ЗАДАНИЕ A:
Какое новое название для партии Ленин предлагает в отрывке?

До приезда Ленина «Правда» вообще не упоминала о циммервальдской левой. Говоря об Интернационале, не указывала о каком. Это Ленин и называл «каутскианством» «Правды». «В Циммервальде и Кинтале, - заявил он на партийном совещании, - получил преобладание центр… Мы заявляем, что образовали левую и порвали с центром… Течение левого Циммервальда существует во всех странах мира. Массы должны разбираться, что социализм раскололся во всем мире…».

Три дня перед тем Сталин провозглашал на этом самом совещании свою готовность изживать разногласия с Церетели на основах Циммервальда - Кинталя, то есть на основах каутскианства. «Я слышу, что в России идет объединительная тенденция, - говорил Ленин, - объединение с оборонцами - это предательство социализма. Я думаю, что лучше остаться одному, как Либкнехт. Один против 110!» Обвинение в предательстве социализма, пока еще безыменное, здесь не просто крепкое слово: оно полностью выражает отношение Ленина к тем большевикам, которые протягивают палец социал-патриотам. В противовес Сталину, считающему возможным объединиться с меньшевиками, Ленин считает недопустимым носить дальше общее с ними имя социал-демократии. «Лично от себя, - говорит он, - предлагаю переменить название партии, назваться Коммунистической партией». «Лично от себя» - это значит, что никто, ни один из участников совещания не соглашался на этот символический жест окончательного разрыва со Вторым Интернационалом.

ЗАДАНИЕ B:
Перечислите все строки записей, в которых встречается слово «value».

ВХОДНЫЕ ДАННЫЕ:
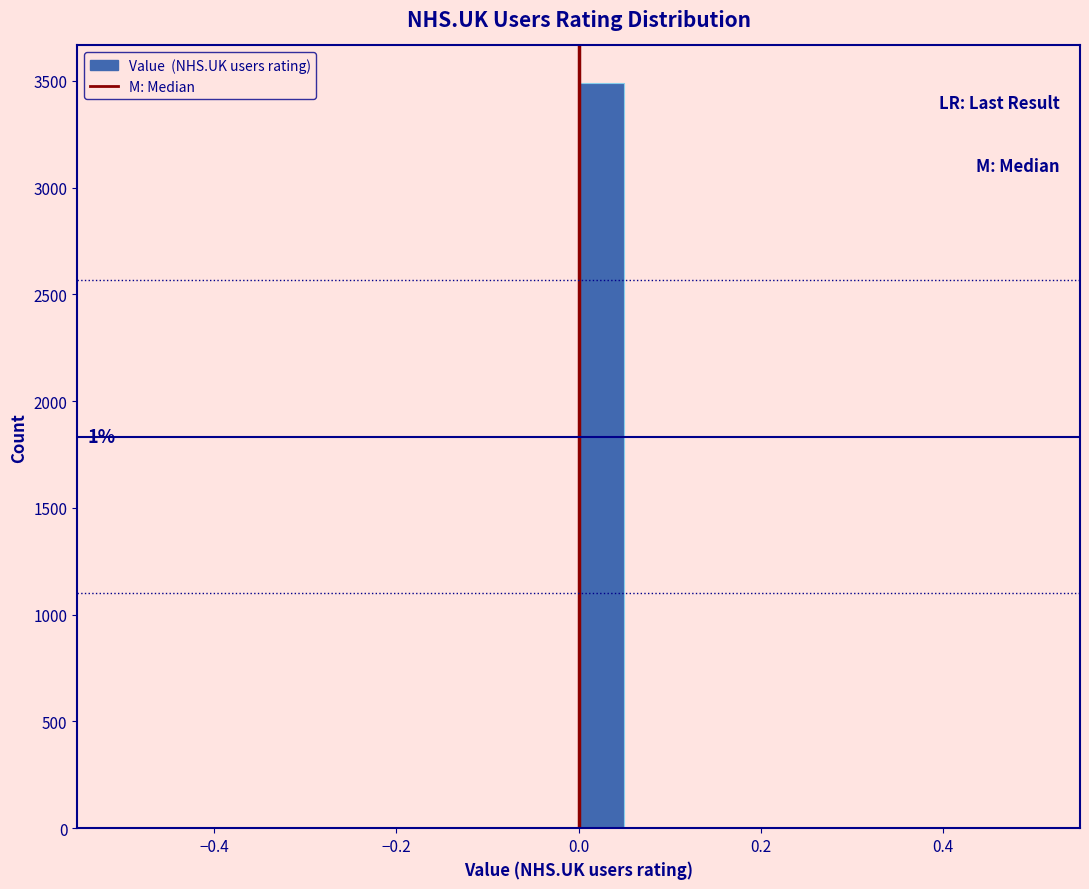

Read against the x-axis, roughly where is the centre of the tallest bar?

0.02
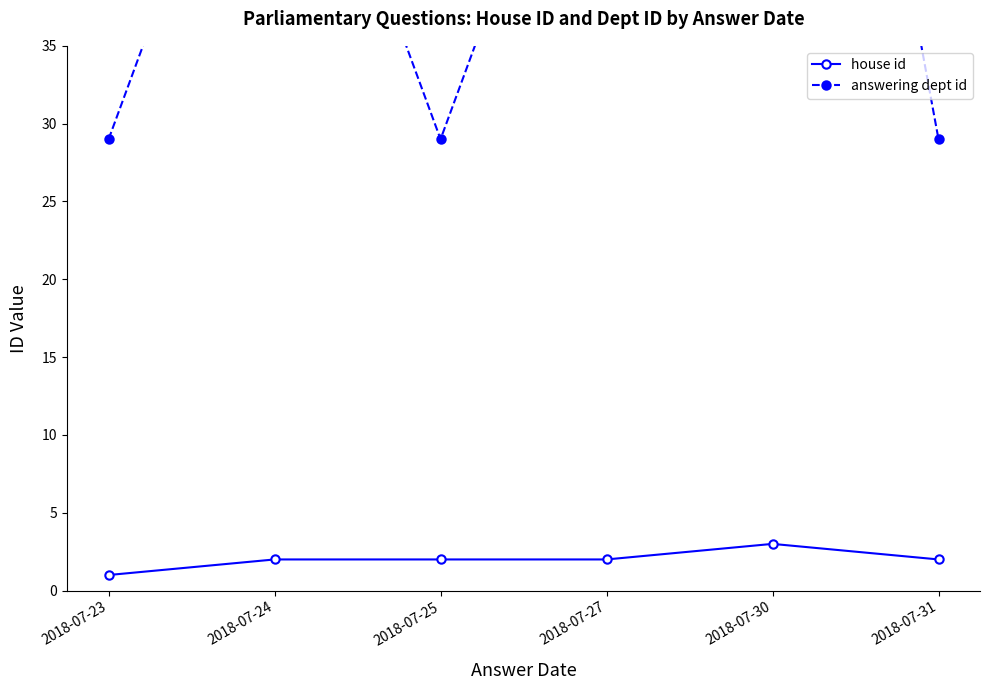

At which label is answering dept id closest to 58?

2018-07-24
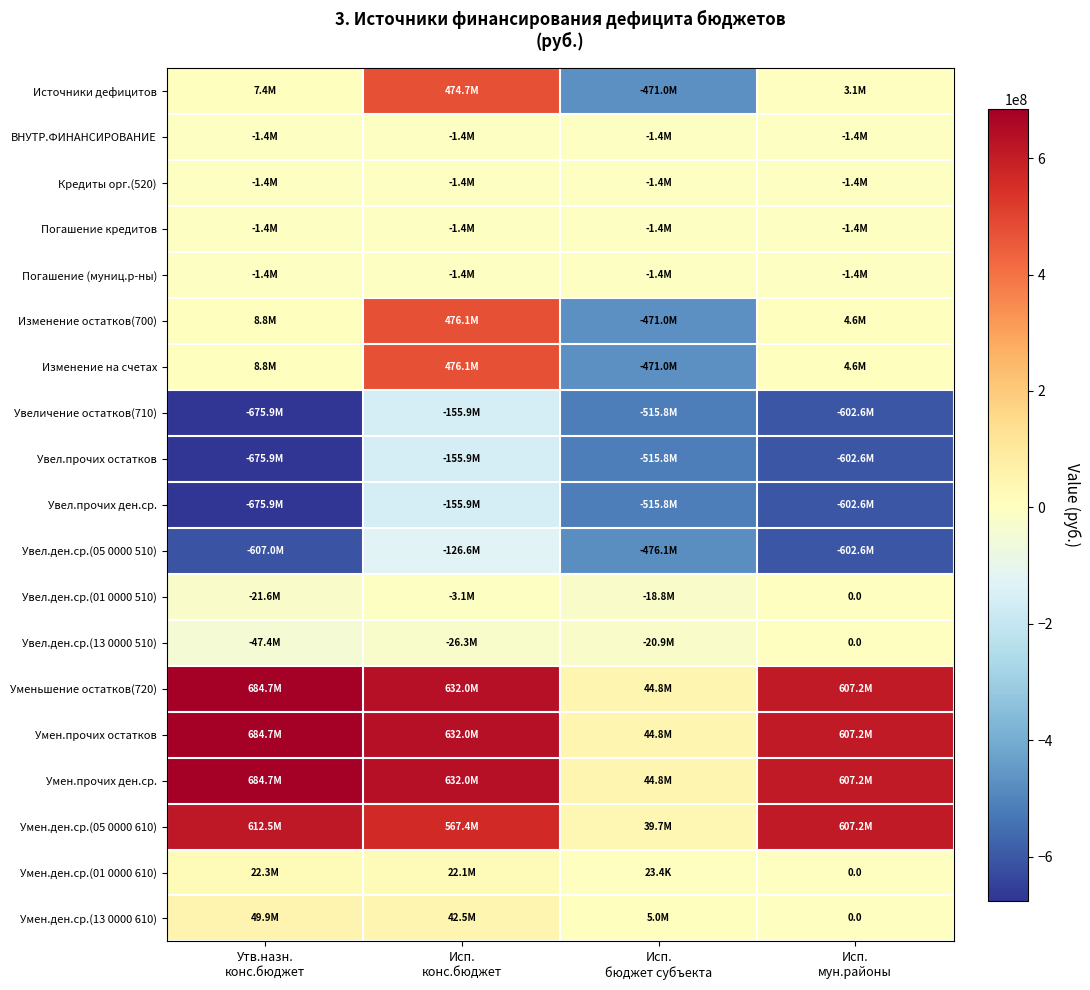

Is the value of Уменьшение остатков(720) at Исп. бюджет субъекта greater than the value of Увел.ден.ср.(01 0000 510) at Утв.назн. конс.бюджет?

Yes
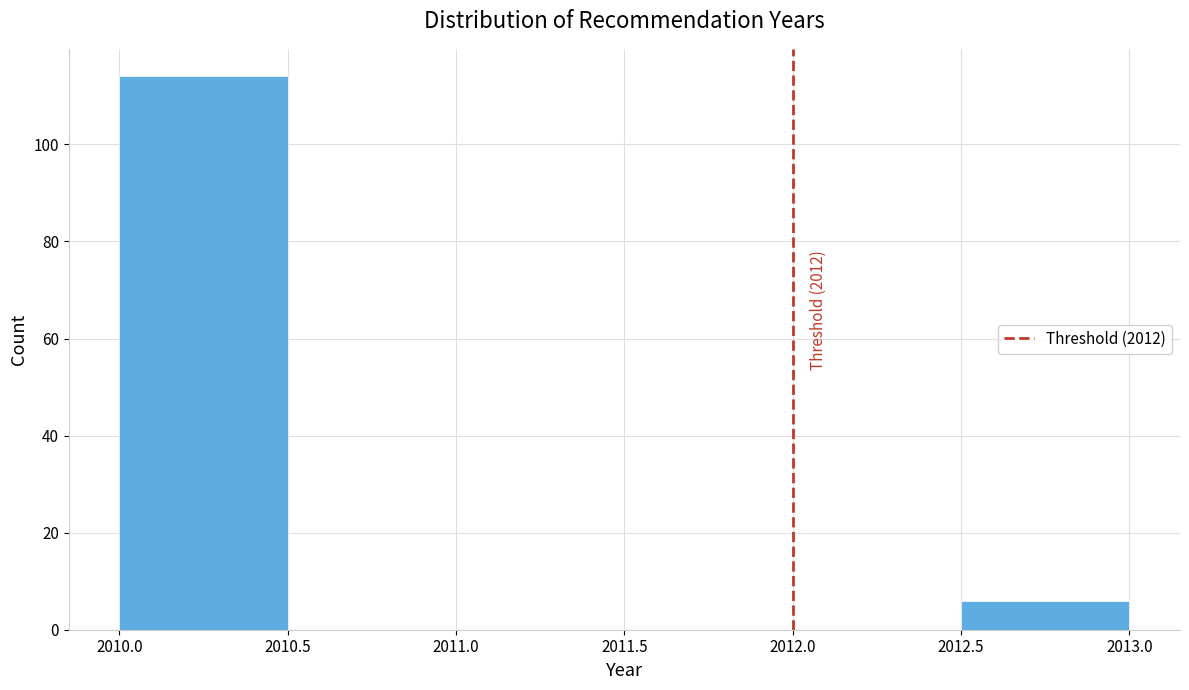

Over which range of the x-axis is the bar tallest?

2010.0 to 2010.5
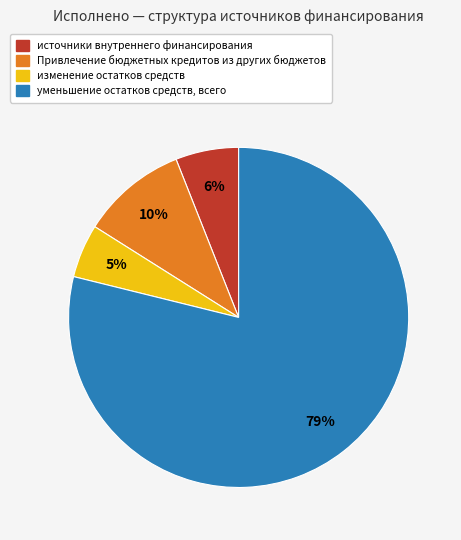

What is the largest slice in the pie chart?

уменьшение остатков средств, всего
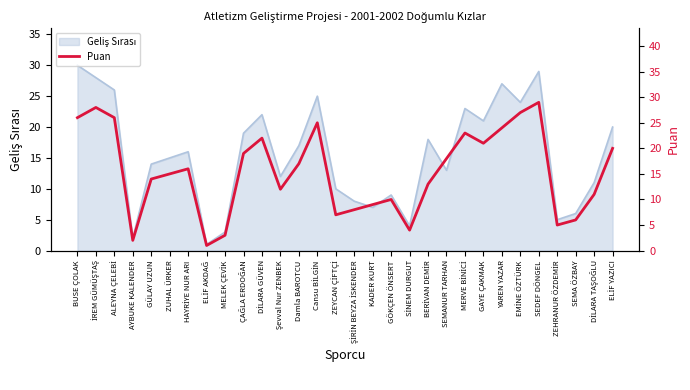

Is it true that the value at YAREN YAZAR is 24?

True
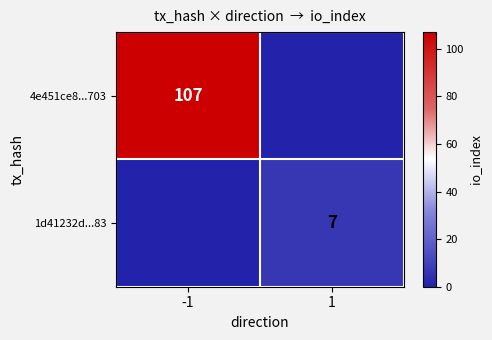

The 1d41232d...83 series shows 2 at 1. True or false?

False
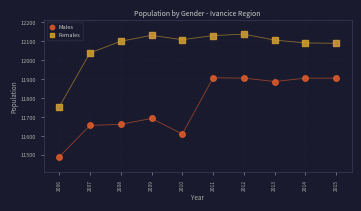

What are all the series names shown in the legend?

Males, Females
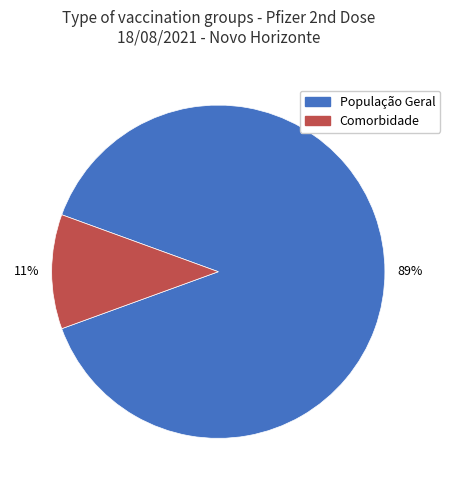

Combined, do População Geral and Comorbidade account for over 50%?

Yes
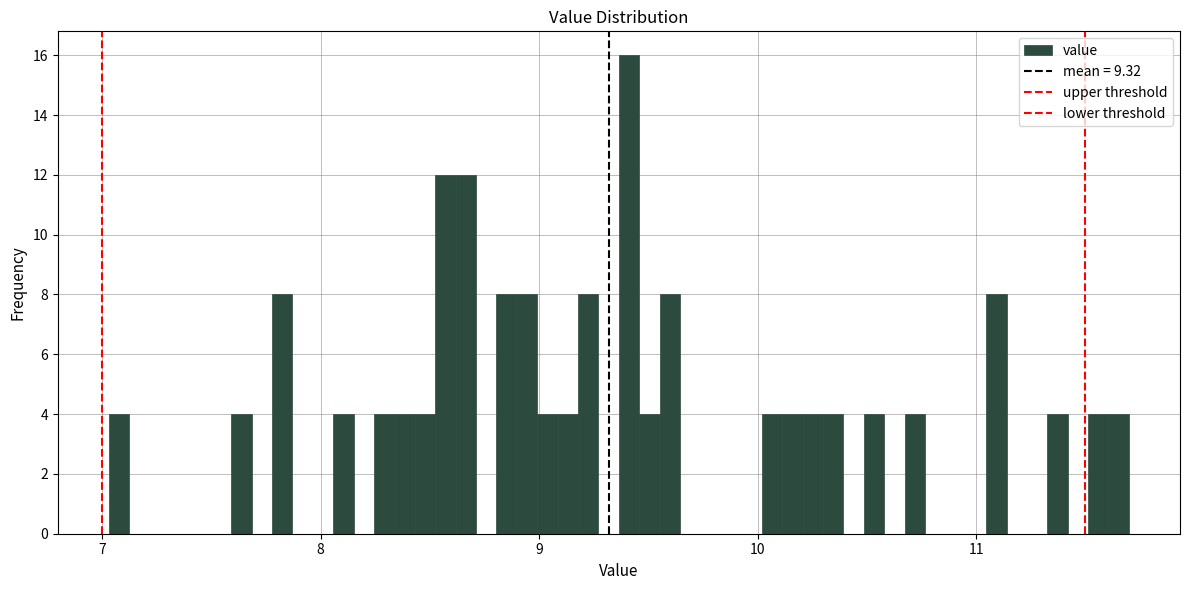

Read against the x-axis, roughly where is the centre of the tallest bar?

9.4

ОТВЕТ A:
Коммунистическая партия.

ОТВЕТ B:
Is the value of Уменьшение остатков(720) at Исп. бюджет субъекта greater than the value of Увел.ден.ср.(01 0000 510) at Утв.назн. конс.бюджет?
Is it true that the value at YAREN YAZAR is 24?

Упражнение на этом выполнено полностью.